Shamya Sy e Mohammad Fakhr Eddin aggiunsero un altro importante dettaglio sulla fonte: chi aveva caricato il video su YouTube — Nizar Nayouf — era notoriamente una persona inaffidabile. Come prova, aggiunsero che in passato Nayouf era stato responsabile di atti di propaganda a sostegno del regime di Assad con l'obiettivo di infamare gruppi anti-Assad.
«Quanto si dice nel video non trova riscontri da nessuna altra fonte», scrisse Abu Karam al-Faraty in un post sul gruppo.
Nessuno riuscì a trovare altri resoconti, immagini o video di Seyoof al Islam o altri gruppi jihadisti che avevano attaccato Deir Cherubin o la comunità cristiana di Saydna.
Nel corso del tempo, i membri di un gruppo come Shabab Souria sviluppano le proprie aree di competenza e accumulano una certa reputazione per il lavoro svolto. Sy e al-Faraty sono noti per l'impegno profuso: grazie al loro attento controllo delle informazioni sul tema, si sono affermati come esperti credibili per la verifica. Il fatto che proprio loro segnalavano l'inattendibilità della fonte stessa del video era un segnale importante.

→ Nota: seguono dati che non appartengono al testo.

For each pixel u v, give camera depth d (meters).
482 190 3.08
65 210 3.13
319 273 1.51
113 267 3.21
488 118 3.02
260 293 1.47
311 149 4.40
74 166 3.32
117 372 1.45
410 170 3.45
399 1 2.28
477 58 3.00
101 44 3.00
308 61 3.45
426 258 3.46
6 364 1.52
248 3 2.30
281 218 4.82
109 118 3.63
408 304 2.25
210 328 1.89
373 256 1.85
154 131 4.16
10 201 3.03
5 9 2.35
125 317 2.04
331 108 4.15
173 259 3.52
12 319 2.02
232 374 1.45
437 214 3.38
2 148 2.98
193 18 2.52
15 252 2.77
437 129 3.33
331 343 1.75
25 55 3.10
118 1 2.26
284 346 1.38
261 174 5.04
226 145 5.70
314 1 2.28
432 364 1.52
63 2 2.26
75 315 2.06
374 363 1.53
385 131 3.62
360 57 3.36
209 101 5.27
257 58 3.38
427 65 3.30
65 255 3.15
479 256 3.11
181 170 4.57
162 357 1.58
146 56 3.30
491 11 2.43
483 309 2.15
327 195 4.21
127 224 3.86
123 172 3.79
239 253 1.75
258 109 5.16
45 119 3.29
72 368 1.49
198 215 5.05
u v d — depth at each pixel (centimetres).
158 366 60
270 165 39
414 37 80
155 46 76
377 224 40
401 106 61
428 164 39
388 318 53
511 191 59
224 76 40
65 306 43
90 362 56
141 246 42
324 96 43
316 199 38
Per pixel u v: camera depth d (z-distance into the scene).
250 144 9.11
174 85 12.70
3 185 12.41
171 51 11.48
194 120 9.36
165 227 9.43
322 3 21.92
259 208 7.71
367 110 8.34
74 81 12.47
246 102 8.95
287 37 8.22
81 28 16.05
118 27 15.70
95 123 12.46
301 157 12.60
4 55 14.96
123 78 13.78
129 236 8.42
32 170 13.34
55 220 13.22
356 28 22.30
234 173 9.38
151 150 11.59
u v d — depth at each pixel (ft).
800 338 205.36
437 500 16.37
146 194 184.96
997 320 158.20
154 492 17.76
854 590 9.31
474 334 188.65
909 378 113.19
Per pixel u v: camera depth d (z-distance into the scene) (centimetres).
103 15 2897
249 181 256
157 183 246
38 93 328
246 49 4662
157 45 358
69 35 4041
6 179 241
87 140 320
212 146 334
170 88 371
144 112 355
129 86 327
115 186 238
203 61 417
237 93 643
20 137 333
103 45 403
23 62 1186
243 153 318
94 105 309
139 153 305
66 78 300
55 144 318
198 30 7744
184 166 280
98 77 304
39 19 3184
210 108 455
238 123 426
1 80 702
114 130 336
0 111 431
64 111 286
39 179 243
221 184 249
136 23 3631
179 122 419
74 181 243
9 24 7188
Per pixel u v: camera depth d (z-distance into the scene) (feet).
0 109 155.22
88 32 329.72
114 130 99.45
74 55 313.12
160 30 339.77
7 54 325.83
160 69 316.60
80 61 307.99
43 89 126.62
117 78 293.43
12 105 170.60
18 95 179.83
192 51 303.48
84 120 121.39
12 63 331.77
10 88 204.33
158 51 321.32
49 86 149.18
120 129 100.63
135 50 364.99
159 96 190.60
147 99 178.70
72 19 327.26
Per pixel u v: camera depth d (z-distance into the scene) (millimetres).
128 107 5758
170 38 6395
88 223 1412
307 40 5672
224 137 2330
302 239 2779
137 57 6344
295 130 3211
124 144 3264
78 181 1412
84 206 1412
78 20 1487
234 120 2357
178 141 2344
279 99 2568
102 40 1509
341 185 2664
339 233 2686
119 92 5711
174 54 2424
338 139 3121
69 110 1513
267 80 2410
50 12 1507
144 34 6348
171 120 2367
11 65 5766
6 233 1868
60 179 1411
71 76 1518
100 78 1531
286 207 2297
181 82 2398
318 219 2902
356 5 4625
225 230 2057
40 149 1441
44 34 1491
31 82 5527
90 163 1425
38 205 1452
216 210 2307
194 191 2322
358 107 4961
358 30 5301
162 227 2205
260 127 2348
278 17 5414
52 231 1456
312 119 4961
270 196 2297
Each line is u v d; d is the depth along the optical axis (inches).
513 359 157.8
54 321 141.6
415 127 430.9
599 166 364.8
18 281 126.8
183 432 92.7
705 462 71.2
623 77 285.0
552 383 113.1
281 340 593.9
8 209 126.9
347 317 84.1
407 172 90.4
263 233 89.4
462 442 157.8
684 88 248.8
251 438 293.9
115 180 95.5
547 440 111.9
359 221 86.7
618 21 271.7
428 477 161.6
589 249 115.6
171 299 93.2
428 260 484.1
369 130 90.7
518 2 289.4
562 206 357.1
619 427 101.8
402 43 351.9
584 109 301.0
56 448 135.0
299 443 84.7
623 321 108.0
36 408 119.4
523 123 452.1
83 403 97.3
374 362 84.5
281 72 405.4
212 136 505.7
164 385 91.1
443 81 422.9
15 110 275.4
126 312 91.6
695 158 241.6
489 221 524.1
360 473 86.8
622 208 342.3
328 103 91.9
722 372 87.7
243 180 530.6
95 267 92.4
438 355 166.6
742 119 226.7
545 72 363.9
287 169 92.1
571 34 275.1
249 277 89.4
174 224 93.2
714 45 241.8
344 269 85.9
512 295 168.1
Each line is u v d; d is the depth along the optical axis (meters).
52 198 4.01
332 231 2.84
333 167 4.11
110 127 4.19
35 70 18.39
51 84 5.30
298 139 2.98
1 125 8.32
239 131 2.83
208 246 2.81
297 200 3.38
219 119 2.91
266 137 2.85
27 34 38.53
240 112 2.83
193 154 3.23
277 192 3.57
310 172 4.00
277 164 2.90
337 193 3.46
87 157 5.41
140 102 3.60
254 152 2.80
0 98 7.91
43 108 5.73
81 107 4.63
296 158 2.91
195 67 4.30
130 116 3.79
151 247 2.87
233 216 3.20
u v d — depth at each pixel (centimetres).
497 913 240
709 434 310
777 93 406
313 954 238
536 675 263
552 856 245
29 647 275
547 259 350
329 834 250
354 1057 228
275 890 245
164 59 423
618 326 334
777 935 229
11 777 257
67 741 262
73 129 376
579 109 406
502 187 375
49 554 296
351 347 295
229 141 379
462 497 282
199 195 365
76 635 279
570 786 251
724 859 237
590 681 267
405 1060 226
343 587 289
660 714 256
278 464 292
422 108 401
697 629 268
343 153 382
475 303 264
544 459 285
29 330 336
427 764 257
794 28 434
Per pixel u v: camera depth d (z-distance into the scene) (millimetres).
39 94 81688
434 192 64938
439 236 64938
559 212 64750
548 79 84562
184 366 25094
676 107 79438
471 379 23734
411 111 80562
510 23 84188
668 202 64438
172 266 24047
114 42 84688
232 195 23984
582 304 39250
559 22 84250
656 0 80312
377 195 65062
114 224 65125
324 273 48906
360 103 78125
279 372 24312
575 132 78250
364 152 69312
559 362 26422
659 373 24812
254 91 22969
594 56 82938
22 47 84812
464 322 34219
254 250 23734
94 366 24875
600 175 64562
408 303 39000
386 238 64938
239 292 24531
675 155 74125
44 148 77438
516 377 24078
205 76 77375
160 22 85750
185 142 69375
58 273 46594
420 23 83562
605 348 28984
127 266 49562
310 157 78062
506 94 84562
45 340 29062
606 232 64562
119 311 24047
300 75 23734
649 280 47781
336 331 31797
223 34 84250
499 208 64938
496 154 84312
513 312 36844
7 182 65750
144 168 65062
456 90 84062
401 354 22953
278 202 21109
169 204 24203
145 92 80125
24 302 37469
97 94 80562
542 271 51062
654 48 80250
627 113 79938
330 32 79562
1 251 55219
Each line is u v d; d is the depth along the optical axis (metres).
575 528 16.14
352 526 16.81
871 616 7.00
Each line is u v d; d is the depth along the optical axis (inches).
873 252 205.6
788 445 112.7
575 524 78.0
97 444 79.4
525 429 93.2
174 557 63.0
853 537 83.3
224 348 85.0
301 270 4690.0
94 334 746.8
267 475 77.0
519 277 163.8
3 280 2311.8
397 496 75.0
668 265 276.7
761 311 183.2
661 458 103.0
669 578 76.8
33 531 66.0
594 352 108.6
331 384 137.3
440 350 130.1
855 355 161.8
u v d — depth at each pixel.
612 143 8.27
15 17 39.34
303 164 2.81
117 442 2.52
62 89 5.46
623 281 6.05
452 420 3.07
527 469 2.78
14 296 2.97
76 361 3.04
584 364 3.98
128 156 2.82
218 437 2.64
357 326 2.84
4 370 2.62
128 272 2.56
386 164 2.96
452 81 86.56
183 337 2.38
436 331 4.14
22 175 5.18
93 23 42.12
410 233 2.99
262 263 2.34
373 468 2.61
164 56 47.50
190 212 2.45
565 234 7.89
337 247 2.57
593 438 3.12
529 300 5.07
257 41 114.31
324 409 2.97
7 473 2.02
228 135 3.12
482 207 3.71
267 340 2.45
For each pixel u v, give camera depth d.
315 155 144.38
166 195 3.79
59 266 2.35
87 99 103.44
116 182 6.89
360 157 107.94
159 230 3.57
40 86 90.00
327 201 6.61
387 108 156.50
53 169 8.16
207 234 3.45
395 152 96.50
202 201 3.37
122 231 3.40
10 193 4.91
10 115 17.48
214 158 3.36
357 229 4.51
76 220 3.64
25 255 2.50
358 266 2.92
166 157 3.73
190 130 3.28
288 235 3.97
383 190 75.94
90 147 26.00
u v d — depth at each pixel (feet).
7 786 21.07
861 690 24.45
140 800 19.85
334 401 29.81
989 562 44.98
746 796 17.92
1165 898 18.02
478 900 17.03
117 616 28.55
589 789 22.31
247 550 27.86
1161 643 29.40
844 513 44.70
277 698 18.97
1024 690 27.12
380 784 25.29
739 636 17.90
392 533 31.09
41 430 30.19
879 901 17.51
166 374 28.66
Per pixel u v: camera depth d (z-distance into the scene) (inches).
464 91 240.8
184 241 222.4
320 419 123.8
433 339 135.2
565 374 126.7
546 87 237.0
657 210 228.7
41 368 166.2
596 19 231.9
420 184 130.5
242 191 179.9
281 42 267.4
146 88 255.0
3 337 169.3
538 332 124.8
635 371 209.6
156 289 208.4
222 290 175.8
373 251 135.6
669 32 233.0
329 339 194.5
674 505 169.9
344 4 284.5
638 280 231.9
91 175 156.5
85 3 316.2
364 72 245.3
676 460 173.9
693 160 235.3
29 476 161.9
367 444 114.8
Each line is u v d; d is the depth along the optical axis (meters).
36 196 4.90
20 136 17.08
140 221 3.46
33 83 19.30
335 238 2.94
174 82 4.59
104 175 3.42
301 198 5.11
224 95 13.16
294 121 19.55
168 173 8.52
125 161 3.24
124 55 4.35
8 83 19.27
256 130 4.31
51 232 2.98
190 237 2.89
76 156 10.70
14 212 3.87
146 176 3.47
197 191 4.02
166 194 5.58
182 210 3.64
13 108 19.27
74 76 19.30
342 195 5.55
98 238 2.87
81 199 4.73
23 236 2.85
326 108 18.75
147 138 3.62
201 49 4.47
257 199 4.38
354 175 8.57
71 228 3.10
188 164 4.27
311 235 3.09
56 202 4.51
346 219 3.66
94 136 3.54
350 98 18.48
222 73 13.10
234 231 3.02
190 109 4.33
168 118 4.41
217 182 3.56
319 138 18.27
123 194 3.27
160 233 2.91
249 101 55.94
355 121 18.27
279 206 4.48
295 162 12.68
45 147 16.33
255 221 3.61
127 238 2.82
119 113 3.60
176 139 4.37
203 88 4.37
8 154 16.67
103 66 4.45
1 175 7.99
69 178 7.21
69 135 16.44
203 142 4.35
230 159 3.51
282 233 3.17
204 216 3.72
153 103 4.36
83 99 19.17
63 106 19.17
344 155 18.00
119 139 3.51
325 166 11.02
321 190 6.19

Alla fine, ci misero meno di tre ore a stabilire che il video era falso. Mettendo insieme le competenze di vari membri del gruppo, furono in grado di capire se esistevano o meno altri video o resoconti di conferma; esaminare ed evidenziare la scarsa credibilità della fonte; analizzare il contenuto del video e identificare quegli aspetti che ne mettevano in dubbio l'autenticità.
Sette diversi utenti collaborarono per smentire quel video, che avrebbe potuto dare impeto una guerra di propaganda la cui influenza raggiunge non soltanto i civili all'interno dei confini siriani ma anche i legislatori di altri paesi.
Come scrisse un utente in un post: «Il problema è che noi sappiamo che è falso, ma i media occidentali lo prendono per vero».
L'episodio accadde nel momento in cui l'intervento militare internazionale sembrava una possibilità concreta. Fu quindi importante smentire pubblicamente quel video, come fu importante anche il riconoscimento del ruolo decisivo svolto dai social media nel flusso dell'informazione sul conflitto siriano.